Data Start Marker

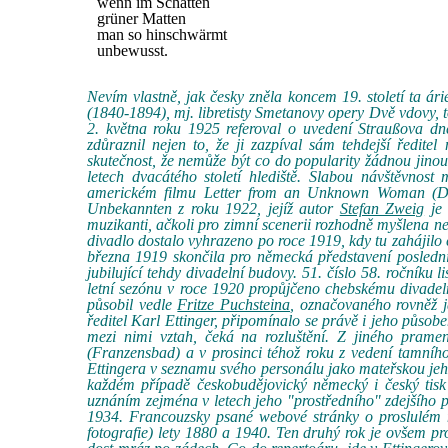
wenn im Schatten
grüner Matten
man so hinschwärmt
unbewusst.
Nevím vlastně, jak česky zněla koncem 19. století ta 
(1840-1894), mj. libretisty Smetanovy opery Dvě vdovy,
2. května roku 1925 referoval o uvedení Straußova dne
zdůraznil nejen to, že ji zazpíval sám tehdejší ředit
skutečnost, že nemůže být co do popularity žádnou jinou 
letech dvacátého století hlediště. Slabou návštěvnost
americkém filmu Letter from an Unknown Woman (Dop
Unbekannten z roku 1922, jejíž autor
Stefan Zweig
je 
muzikanti, ačkoli pro zimní scenerii rozhodně myšlena 
divadlo dostalo vyhrazeno po roce 1919, kdy tu zahájilo če
března 1919 skončila pro německá představení poslední 
jubilující tehdy divadelní budovy. 51. číslo 58. ročníku
letní sezónu v roce 1920 propůjčeno chebskému divadelní
působil vedle
Fritze Puchsteina
, označovaného rovněž j
ředitel Karl Ettinger, připomínalo se právě i jeho působ
mezi nimi vztah, čeká na rozluštění. Z jiného prame
(Franzensbad) a v prosinci téhož roku z vedení tamníh
Ettingera v seznamu svého personálu jako mateřskou jeho
každém případě českobudějovický německý i český tisk
uznáním zejména v letech jeho "prostředního" zdejšího p
1934. Francouzsky psané webové stránky o proslulém ně
fotografie) lety 1880 a 1940. Ten druhý rok je ovšem p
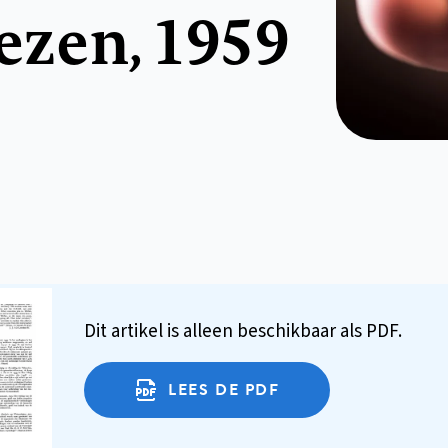
zen, 1959
Dit artikel is alleen beschikbaar als PDF.
LEES DE PDF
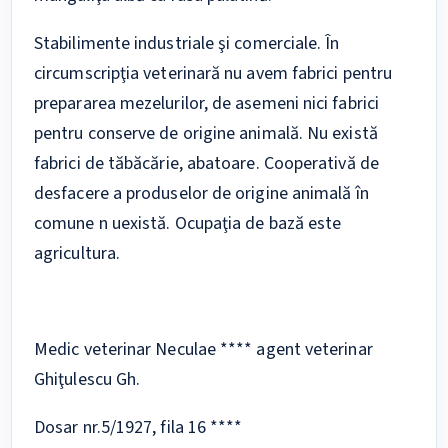
Stabilimente industriale şi comerciale. În
circumscripţia veterinară nu avem fabrici pentru
prepararea mezelurilor, de asemeni nici fabrici
pentru conserve de origine animală. Nu există
fabrici de tăbăcărie, abatoare. Cooperativă de
desfacere a produselor de origine animală în
comune n uexistă. Ocupaţia de bază este
agricultura.
Medic veterinar Neculae **** agent veterinar
Ghiţulescu Gh.
Dosar nr.5/1927, fila 16 ****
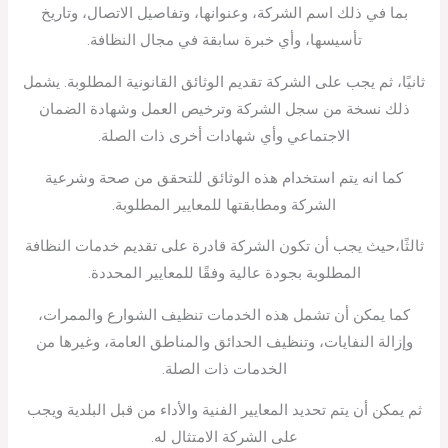
بما في ذلك اسم الشركة، وعنوانها، وتفاصيل الاتصال، وتاريخ
تأسيسها، وأي خبرة سابقة في مجال النظافة.
ثانيًا، ثم يجب على الشركة تقديم الوثائق القانونية المطلوبة. يشمل
ذلك نسخة من سجل الشركة وترخيص العمل وشهادة الضمان
الاجتماعي وأي شهادات أخرى ذات الصلة.
كما انه يتم استخدام هذه الوثائق للتحقق من صحة وشرعية
الشركة ومطابقتها للمعايير المطلوبة.
ثالثًا،حيث يجب أن تكون الشركة قادرة على تقديم خدمات النظافة
المطلوبة بجودة عالية وفقًا للمعايير المحددة.
كما يمكن أن تشمل هذه الخدمات تنظيف الشوارع والممرات،
وإزالة النفايات، وتنظيف الحدائق والمناطق العامة، وغيرها من
الخدمات ذات الصلة.
ثم يمكن أن يتم تحديد المعايير الفنية والأداء من قبل البلدية ويجب
على الشركة الامتثال له.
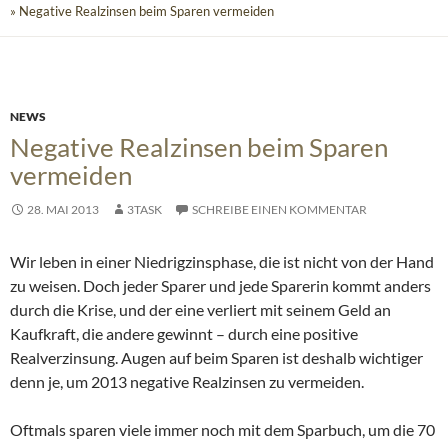
» Negative Realzinsen beim Sparen vermeiden
NEWS
Negative Realzinsen beim Sparen
vermeiden
28. MAI 2013
3TASK
SCHREIBE EINEN KOMMENTAR
Wir leben in einer Niedrigzinsphase, die ist nicht von der Hand
zu weisen. Doch jeder Sparer und jede Sparerin kommt anders
durch die Krise, und der eine verliert mit seinem Geld an
Kaufkraft, die andere gewinnt – durch eine positive
Realverzinsung.
Augen auf beim Sparen ist deshalb wichtiger
denn je, um 2013 negative Realzinsen zu vermeiden.
Oftmals sparen viele immer noch mit dem Sparbuch, um die 70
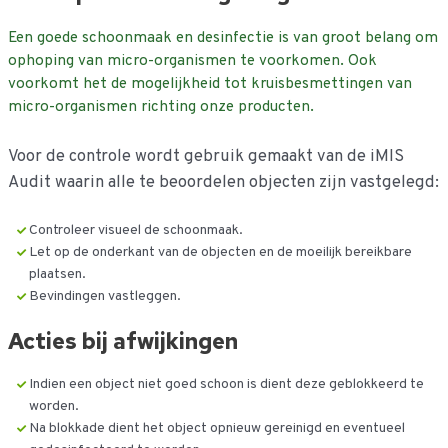
Een goede schoonmaak en desinfectie is van groot belang om
ophoping van micro-organismen te voorkomen. Ook
voorkomt het de mogelijkheid tot kruisbesmettingen van
micro-organismen richting onze producten.
Voor de controle wordt gebruik gemaakt van de iMIS
Audit waarin alle te beoordelen objecten zijn vastgelegd:
Controleer visueel de schoonmaak.
Let op de onderkant van de objecten en de moeilijk bereikbare
plaatsen.
Bevindingen vastleggen.
Acties bij afwijkingen
Indien een object niet goed schoon is dient deze geblokkeerd te
worden.
Na blokkade dient het object opnieuw gereinigd en eventueel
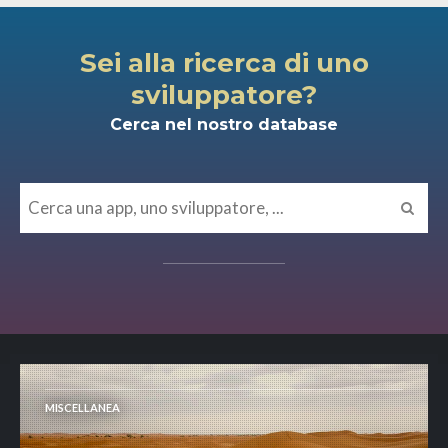
Sei alla ricerca di uno
sviluppatore?
Cerca nel nostro database
MISCELLANEA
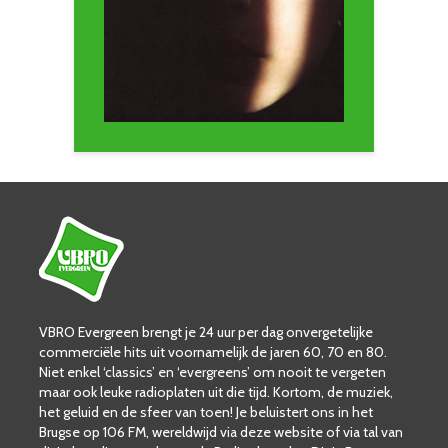
VBRO Evergreen brengt je 24 uur per dag onvergetelijke
commerciële hits uit voornamelijk de jaren 60, 70 en 80.
Niet enkel ‘classics’ en ‘evergreens’ om nooit te vergeten
maar ook leuke radioplaten uit die tijd. Kortom, de muziek,
het geluid en de sfeer van toen! Je beluistert ons in het
Brugse op 106 FM, wereldwijd via deze website of via tal van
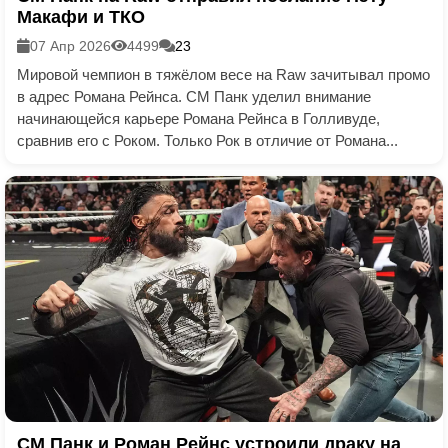
Макафи и ТКО
07 Апр 2026
4499
23
Мировой чемпион в тяжёлом весе на Raw зачитывал промо
в адрес Романа Рейнса. СМ Панк уделил внимание
начинающейся карьере Романа Рейнса в Голливуде,
сравнив его с Роком. Только Рок в отличие от Романа...
СМ Панк и Роман Рейнс устроили драку на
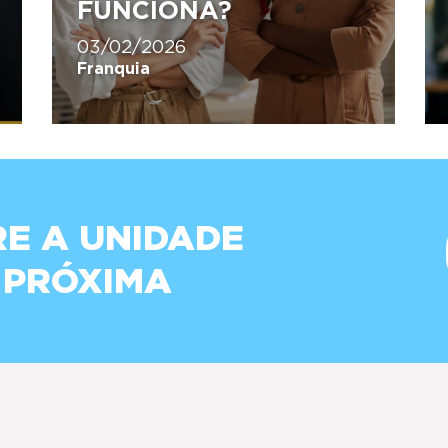
FUNCIONA?
03/02/2026
Franquia
E A UNIDADE
 PRÓXIMA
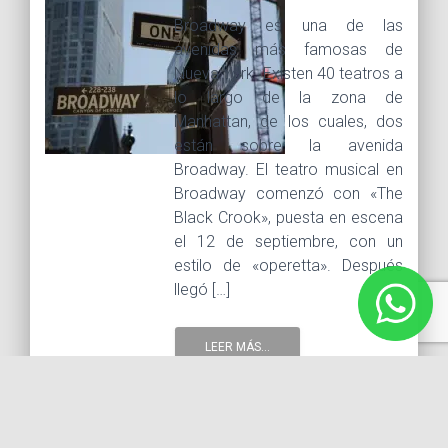
Broadway es una de las
avenidas más famosas de
Nueva York. Existen 40 teatros a
lo largo de la zona de
Manhattan, de los cuales, dos
están sobre la avenida
Broadway. El teatro musical en
Broadway comenzó con «The
Black Crook», puesta en escena
el 12 de septiembre, con un
estilo de «operetta». Después
llegó […]
LEER MÁS...
19 noviembre, 2019 |
Tags :
Broadway
la cuna del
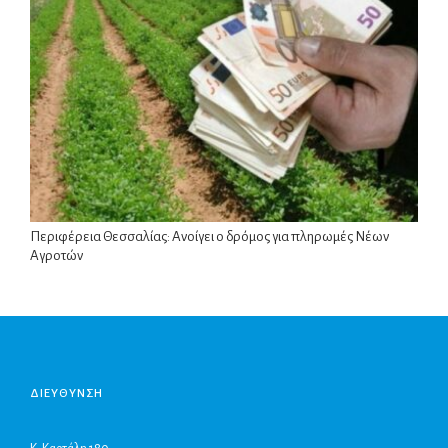
Περιφέρεια Θεσσαλίας: Ανοίγει ο δρόμος για πληρωμές Νέων
Αγροτών
ΔΙΕΥΘΥΝΣΗ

Data End Marker

In the material above, transcribe exactly the lines beginning at the one with "2. května roku" and ending at the one with "divadlo dostalo vyhrazeno", both included.

2. května roku 1925 referoval o uvedení Straußova dne
zdůraznil nejen to, že ji zazpíval sám tehdejší ředit
skutečnost, že nemůže být co do popularity žádnou jinou 
letech dvacátého století hlediště. Slabou návštěvnost
americkém filmu Letter from an Unknown Woman (Dop
Unbekannten z roku 1922, jejíž autor
Stefan Zweig
je 
muzikanti, ačkoli pro zimní scenerii rozhodně myšlena 
divadlo dostalo vyhrazeno po roce 1919, kdy tu zahájilo če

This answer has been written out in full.